Overcoming the Hurdles

All of these changes and others may make sense in the abstract, but ensuring they actually achieve their goals involves leaping over numerous hurdles, which range from simple logistics to the complex psychology of change management.

Take the concept of interprofessional, team-based training. Despite the widely acknowledged need for such training, it is often very difficult to coordinate the schedules of medical students and residents with advanced practice nursing and pharmacy students.

In addition, new teaching methods and curricula can place extraordinary demands on faculty time and mental energy. “Gone are the days when I walk in with a PowerPoint that I’ve used for years,” says Vant Hul. “I have to emotionally and creatively prepare, which takes time. I have never done so much work in my life.”

Then there’s the crucial question of whether or not the work is paying off in better-prepared students. Vlahov says, “There is literature looking at online/hybrid versus traditional methods that shows equivalent comprehension and greater retention.”

Nevertheless, some instructors say, the new methods also open avenues for some of teaching’s timeless challenges.

Pam Bellefeuille with students “Students seem very excited about the flipped classroom and really engaged in the content during class, but we don’t know if they learned more than the traditional format. Also, the faculty don’t know if the students watched the assigned videos before they attended the small seminar classes,” says Alkon. “I think we may need to assess their knowledge on the preassigned lecture material – maybe something as simple as a quiz when they enter class – or explore new methods to evaluate their preparation.”

Finally, even if the logistical and bureaucratic hurdles prove manageable and the methods show improvement over traditional classes, cultural and institutional change is hard. Faculty members are often very tied to methods and curricula they’ve dedicated their careers to developing. Similarly, students often have a particular set of expectations when they apply to a school, especially one with UCSF’s reputation.

“Online education is very controversial here,” says Martin-Holland. “Students come here wanting face-to-face interactions with the faculty; they want a high-touch environment. Having said this, students also have indicated to us they enjoy and find their learning enhanced by using several of the flipped-classroom techniques employed by many of our faculty. The right mix for us seems to be to use a variety of learning strategies that engage students in active learning, while preserving face-to-face learning environments in which students connect with our faculty. Students see our faculty as role models, experts and facilitators of their learning.”

For faculty, Vlahov says it’s essential to provide institutional support for their efforts to evaluate and implement change – and to understand this is an ongoing process.

“It’s not fair to ask faculty content experts – who already have busy teaching loads – to also be advanced instructional designers and programmers,” says Vlahov. “We need to bring in outside expertise where necessary and be deliberate in our choices. We can’t do everything all at once. That’s why in speaking with both faculty and students, it’s important to be clear about the vision and mindful of the support services that are needed.

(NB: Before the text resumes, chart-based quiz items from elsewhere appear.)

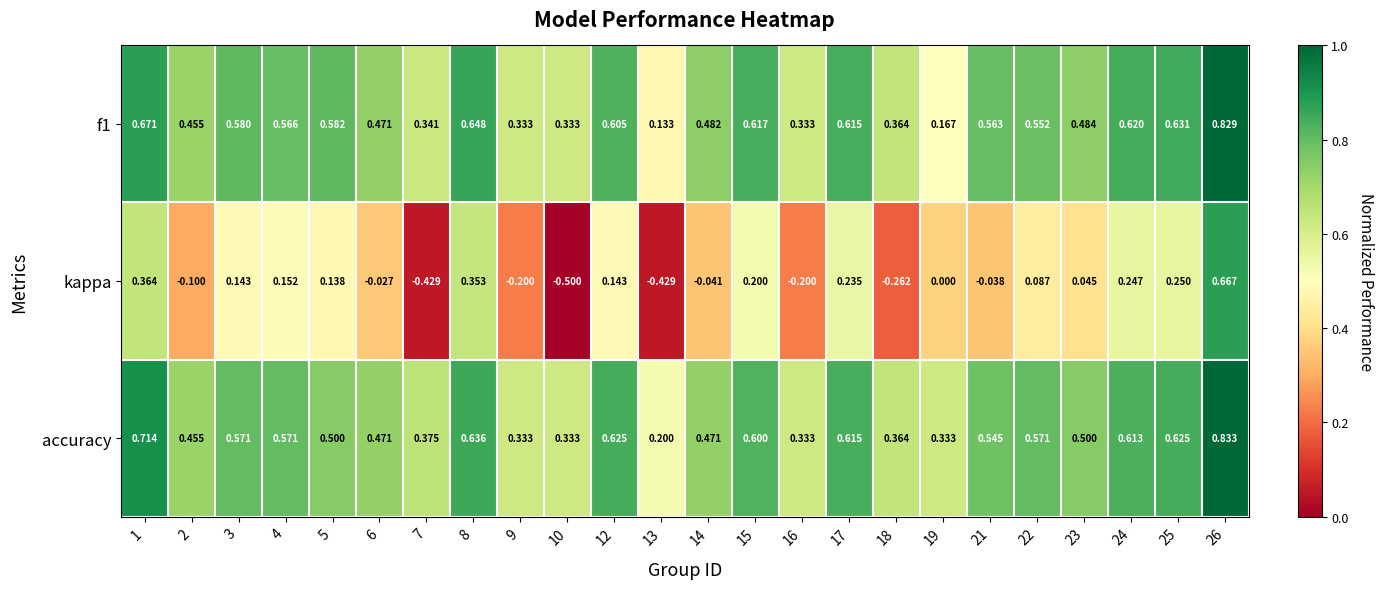

Between 23 and 26, which series saw the biggest shift?

kappa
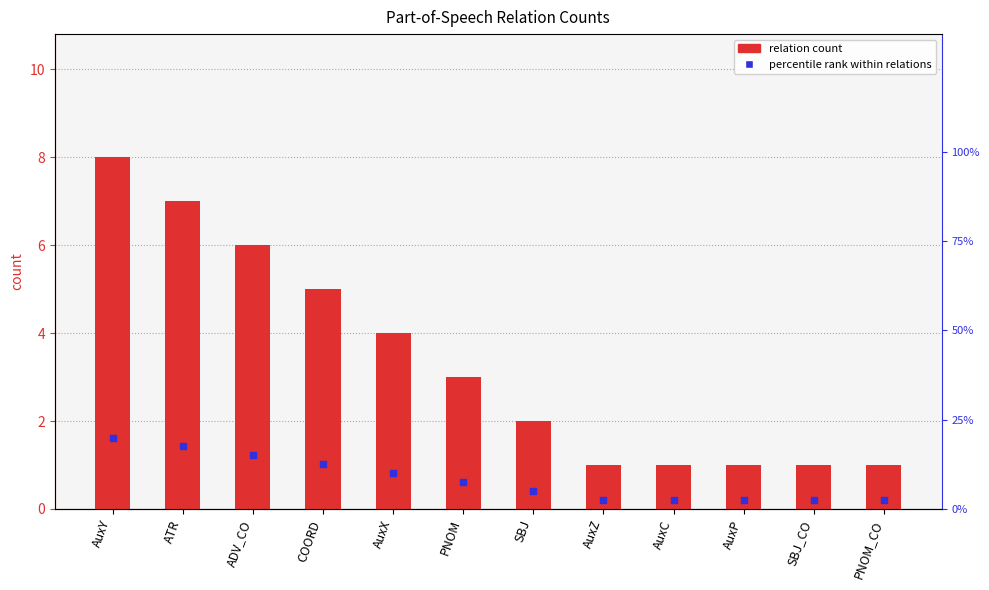

Which series has the largest total across all categories?

percentile rank within relations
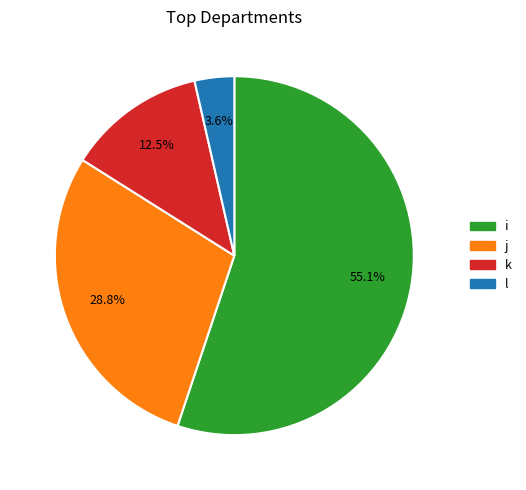

Does any single category account for the majority?

Yes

We know some faculty who are early adopters become faculty champions, such as Annette Carley, who has taken a lead in helping to coordinate School faculty with other UCSF resources to accelerate adoption of new modes of educational delivery. Others are drawn back towards what’s comfortable. In change management, there is always that uncomfortable stage where both groups exist in nearly equal numbers; we’re trying to find the proper balance.”